Le dialogue très riche entretenu dans les installations vidéos de Peter Campus, pionnier de l’art vidéo né en 1937 à New York, entre l’image du visiteur et son double fait l’objet de la première exposition de l’artiste en France qui décrit ainsi son travail : “ce que je cherche à faire dans mes installations est d’engager le visiteur dans une relation à une projection de soi et ce que je fais est de manipuler certaines images ou aspects de soi“.
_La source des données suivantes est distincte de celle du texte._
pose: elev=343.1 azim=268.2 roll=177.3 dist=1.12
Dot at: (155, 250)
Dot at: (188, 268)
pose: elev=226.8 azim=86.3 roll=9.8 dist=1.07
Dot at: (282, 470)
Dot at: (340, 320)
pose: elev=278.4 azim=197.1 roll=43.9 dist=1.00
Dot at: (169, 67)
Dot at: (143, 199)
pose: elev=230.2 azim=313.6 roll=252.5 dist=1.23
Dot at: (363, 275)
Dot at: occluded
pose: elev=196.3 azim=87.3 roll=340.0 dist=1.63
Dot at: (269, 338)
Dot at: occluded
Les installations des années 70 mettent systématiquement en jeu un double ironique du visiteur qui chercherait en référence aux dialogues socratiques à se moquer géométriquement du visiteur pour lui faire entendre le contraire de ce qu’il attend. Anamnesis projette sur un écran deux doubles mouvants du visiteur, la seconde série d’images étant prise avec 3 secondes de décalage. Interface (photo) confronte le visiteur à son reflet sur une vitre, et à son double pris par une caméra placée derrière la vitre et projetée sur le mur à travers celle-ci. Les doubles “s’écartent ou se superposent simultanément selon le déplacement du visiteur”.
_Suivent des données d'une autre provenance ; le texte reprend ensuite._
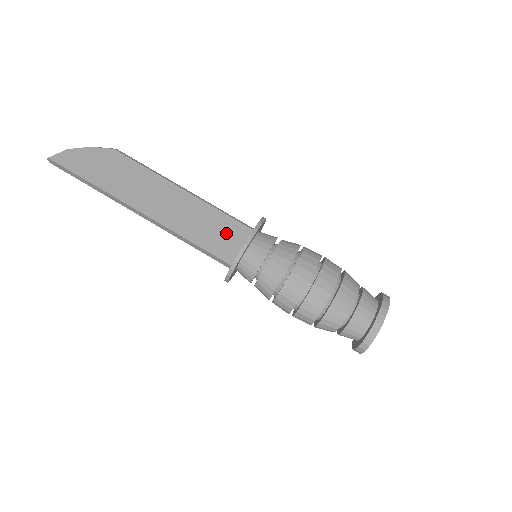
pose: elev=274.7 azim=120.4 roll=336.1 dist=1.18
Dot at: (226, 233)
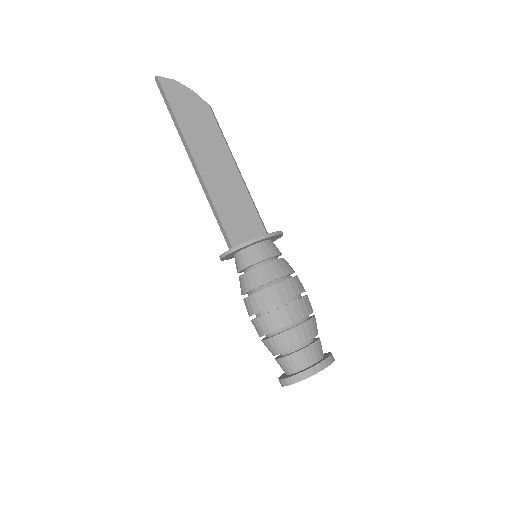
Dot at: (246, 223)
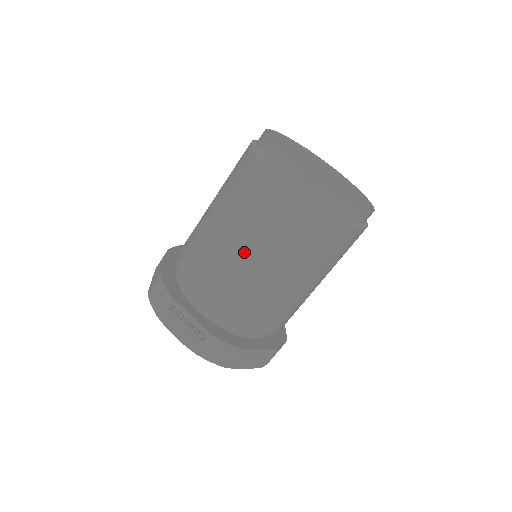
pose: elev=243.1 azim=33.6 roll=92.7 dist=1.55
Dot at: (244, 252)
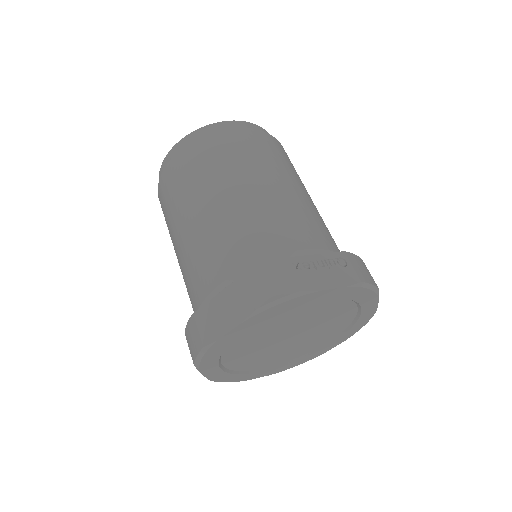
Dot at: (276, 184)
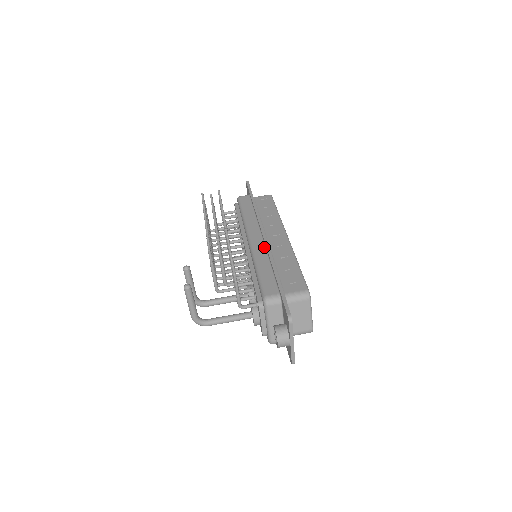
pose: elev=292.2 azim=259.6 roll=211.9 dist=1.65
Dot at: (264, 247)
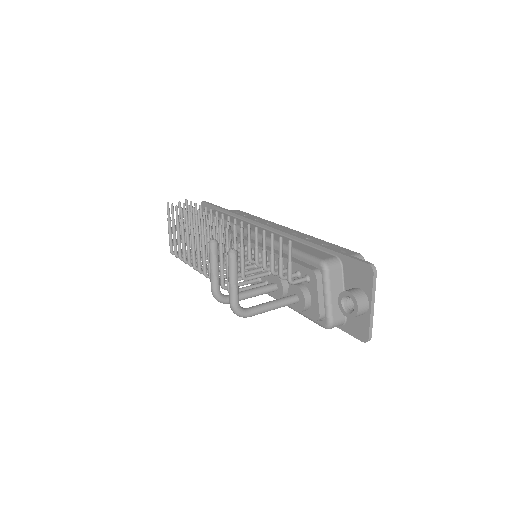
Dot at: (276, 233)
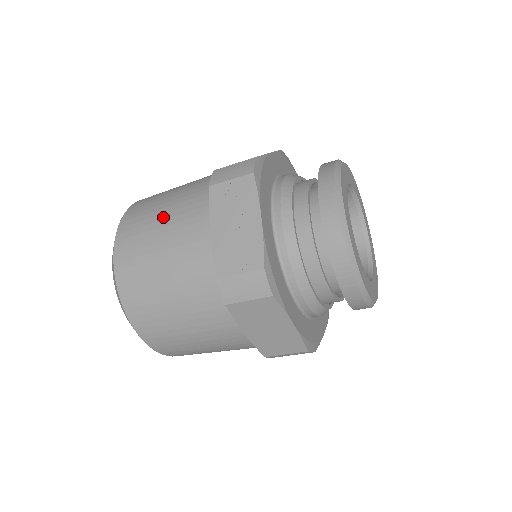
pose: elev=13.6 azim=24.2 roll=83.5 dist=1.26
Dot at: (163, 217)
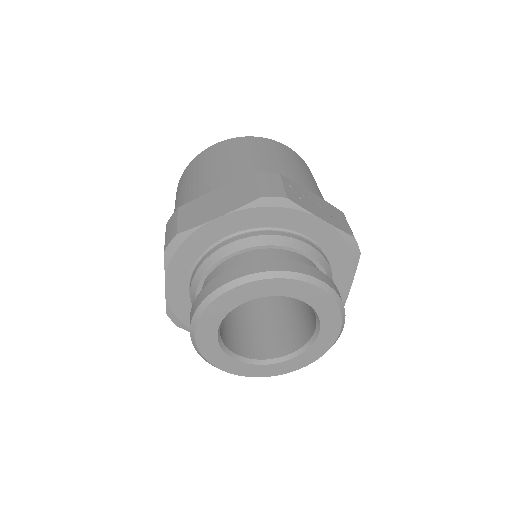
Dot at: (177, 205)
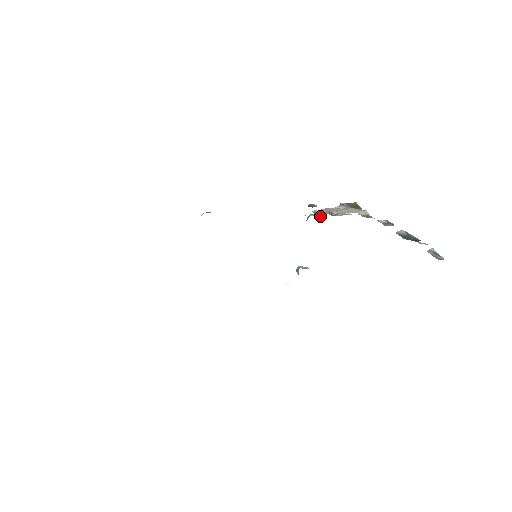
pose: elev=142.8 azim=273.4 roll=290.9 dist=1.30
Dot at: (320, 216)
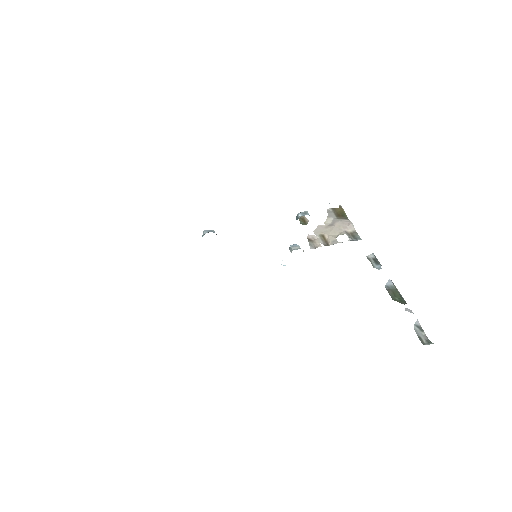
Dot at: (315, 248)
Les travaux vidéophotographiques postérieurs à 1979 rapprochent ses oeuvres de la peinture de Nicolas de Staël, notamment dans sa puissante Vague (2009) transformée en cubes mouvant au rythme et au son de la mer, jusqu’à l’oeuvre placide et apaisée tournée en 2016 dans le port de Pornic, arpenté par votre serviteur au moins une fois par an depuis près de 40 ans, Convergence d’images vers le port, comme une ultime tentative de l’artiste d’ouvrir l’accès au monde par le croisement de quatre caméras.
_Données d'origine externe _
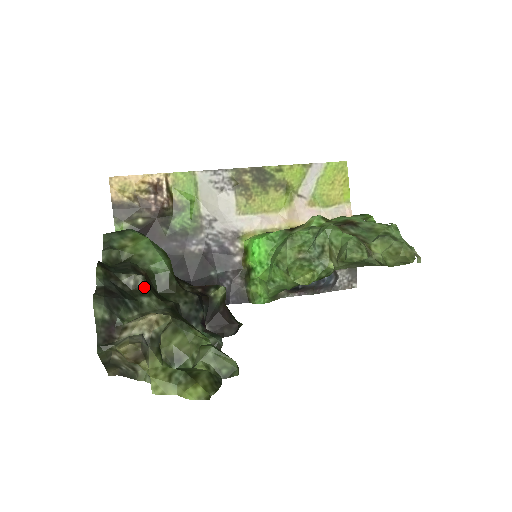
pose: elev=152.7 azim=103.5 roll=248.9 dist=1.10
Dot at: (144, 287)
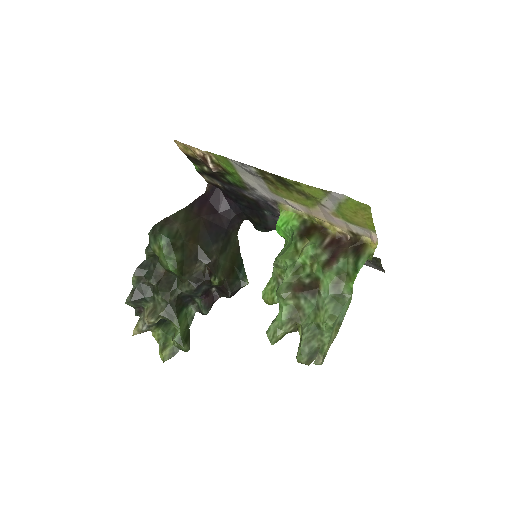
Dot at: (157, 288)
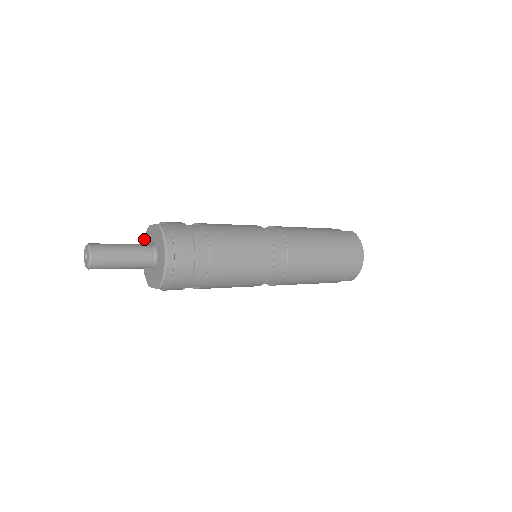
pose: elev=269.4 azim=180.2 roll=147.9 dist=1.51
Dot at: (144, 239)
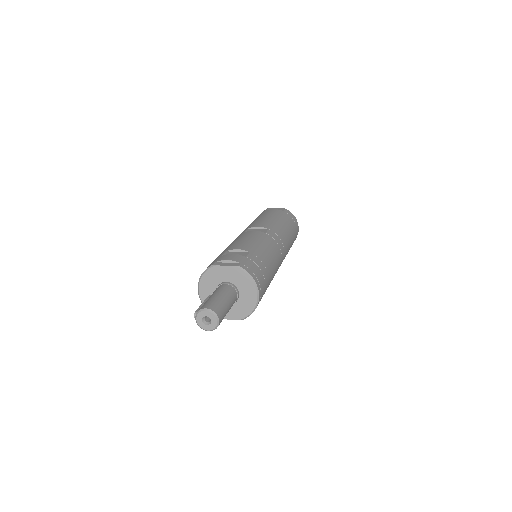
Dot at: (202, 277)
Peter Campus, focalisé sur l’interaction physique du spectateur avec l’oeuvre qu’il contemple, ouvre ses installations emblématiques des années 70 au-delà de la nature morte exposée dans la plupart des musées, empilement de corps désirés, arrachés à l’oubli par la projection de l’artiste. L’artiste américain offre une chance au spectateur, pour reprendre les mots de Giorgio Agamben dans L’ouvert de l’homme et de l’animal, “d’apprendre à s’ennuyer, réveillé de sa propre stupeur et à sa propre stupeur. Ce réveil du vivant à son propre être étourdi, cette ouverture, angoissée et décidée, à un non-ouvert, c’est l’humain“.